Durante a visita, a turma teve uma aula sobre a história da construção de Brasília, com foco na história dos trabalhadores candangos, que contribuíram para a construção da capital. O grupo assistiu a um documentário sobre o tema e participou de uma oficina de fotografia, onde fizeram uma câmera escura.

 

Para a gerente responsável do MVMC, Eliane Falcão, as visitas aos equipamentos culturais são um espaço valioso para o tratamento dos dependentes químicos. Ela destaca que a parceria da Secec com a Sejus mostra a preocupação em promover a reinserção do cidadão na sociedade, consolidando a cultura com a perspectiva de uma vida melhor de cada interno das casas de recuperação. “O projeto resgata a crença do cidadão pela vida, através da chance de conhecer mais sobre a cultura e a história do Distrito Federal”, revela.

 

Presente durante a visita, o subsecretário de Enfrentamento às Drogas da Sejus Rodrigo Barbosa declarou que a iniciativa atende à transversalidade nas ações das secretarias, de acordo com o projeto do governador Ibaneis Rocha. “É importante tirarmos essas pessoas das comunidades terapêuticas para visitar os espaços culturais do DF e conhecer a história da capital. O nosso objetivo é reinserir os cidadãos de forma plena na sociedade e o acesso à cultura faz parte deste processo”, completa.

 

A turma de pacientes pôde relatar sobre a visita e o progresso em uma comunidade terapêutica, com a esperança de recomeçar uma vida sem drogas. De acordo com o paciente do centro de acolhimento, Carlos Sales, a visita ao Museu Vivo trouxe lembranças emocionantes para a sua vida.
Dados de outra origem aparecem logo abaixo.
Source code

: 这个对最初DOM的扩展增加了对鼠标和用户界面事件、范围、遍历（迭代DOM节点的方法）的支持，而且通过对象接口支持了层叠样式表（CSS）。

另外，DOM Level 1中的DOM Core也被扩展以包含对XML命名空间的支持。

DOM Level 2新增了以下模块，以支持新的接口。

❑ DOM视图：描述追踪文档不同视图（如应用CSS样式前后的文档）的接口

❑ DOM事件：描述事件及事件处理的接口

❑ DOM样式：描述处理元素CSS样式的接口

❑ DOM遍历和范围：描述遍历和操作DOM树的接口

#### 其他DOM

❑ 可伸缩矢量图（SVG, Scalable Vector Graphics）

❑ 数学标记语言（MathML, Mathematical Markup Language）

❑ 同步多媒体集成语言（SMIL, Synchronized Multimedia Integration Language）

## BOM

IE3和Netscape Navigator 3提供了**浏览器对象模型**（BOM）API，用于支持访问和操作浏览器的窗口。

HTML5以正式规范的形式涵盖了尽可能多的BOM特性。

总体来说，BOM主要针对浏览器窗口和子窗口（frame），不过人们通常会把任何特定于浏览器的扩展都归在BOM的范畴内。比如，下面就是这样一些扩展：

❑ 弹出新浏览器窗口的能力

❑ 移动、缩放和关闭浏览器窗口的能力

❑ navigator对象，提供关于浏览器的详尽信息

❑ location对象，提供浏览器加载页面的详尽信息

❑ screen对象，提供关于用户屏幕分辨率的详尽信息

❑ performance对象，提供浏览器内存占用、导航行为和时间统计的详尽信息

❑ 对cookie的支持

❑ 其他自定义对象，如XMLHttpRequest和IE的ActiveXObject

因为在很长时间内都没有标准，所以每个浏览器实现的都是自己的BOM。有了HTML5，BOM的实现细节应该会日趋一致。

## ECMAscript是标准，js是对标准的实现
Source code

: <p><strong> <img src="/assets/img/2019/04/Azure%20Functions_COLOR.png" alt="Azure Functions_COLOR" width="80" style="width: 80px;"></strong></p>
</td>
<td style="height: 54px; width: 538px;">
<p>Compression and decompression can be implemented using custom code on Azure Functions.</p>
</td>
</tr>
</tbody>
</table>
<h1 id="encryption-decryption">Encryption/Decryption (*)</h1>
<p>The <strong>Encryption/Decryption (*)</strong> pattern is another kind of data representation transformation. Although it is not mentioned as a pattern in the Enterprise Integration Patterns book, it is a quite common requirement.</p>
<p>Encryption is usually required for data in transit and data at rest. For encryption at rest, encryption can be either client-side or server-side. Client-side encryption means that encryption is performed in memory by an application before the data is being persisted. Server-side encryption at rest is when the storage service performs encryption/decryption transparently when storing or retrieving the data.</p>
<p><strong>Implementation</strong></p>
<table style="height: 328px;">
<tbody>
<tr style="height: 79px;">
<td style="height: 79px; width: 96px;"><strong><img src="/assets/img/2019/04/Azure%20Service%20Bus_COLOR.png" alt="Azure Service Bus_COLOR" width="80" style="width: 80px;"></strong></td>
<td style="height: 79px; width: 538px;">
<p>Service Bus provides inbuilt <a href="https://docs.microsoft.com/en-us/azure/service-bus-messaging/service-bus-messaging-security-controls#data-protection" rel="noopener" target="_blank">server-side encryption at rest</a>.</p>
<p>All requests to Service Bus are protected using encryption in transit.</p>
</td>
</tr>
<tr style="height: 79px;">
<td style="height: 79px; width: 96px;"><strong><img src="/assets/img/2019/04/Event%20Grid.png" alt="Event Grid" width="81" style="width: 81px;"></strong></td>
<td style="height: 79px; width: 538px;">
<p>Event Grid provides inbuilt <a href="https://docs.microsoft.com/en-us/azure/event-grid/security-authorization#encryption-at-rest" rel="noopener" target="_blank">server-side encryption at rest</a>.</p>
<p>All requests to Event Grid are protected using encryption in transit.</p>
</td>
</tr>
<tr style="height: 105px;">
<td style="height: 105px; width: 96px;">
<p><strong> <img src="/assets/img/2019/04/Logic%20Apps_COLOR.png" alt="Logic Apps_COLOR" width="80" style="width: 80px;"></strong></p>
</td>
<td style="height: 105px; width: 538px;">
Filho de candangos, moradores da Ceilândia, Carlos conta que desde a infância presencia a jornada de muito trabalho e esperança de um futuro melhor de seus pais durante a construção da capital.

 

Com um histórico de 25 anos como dependente químico e em pleno processo de recuperação, o acolhido revela que o passeio renova a fé de voltar para o convívio social e familiar e faz planos para seu futuro profissional com o que tem aprendido na terapia. “A Comunidade Terapêutica Casa de Adulão trata do ser humano com a dignidade merecida, acolhendo, orientando e capacitando o paciente, de modo gratuito e acessível aos que buscam ajuda”, enfatizou com otimismo.

 

De acordo com a Sejus, os acolhimentos são feitos mediante encaminhamento médico e está acessível em toda a rede pública do DF. Pacientes com encaminhamento dos Centros de Atenção Psicossocial (CAPS) e de outros centros de saúde são remanejamos de maneira voluntária ao tratamento nas comunidades terapêuticas.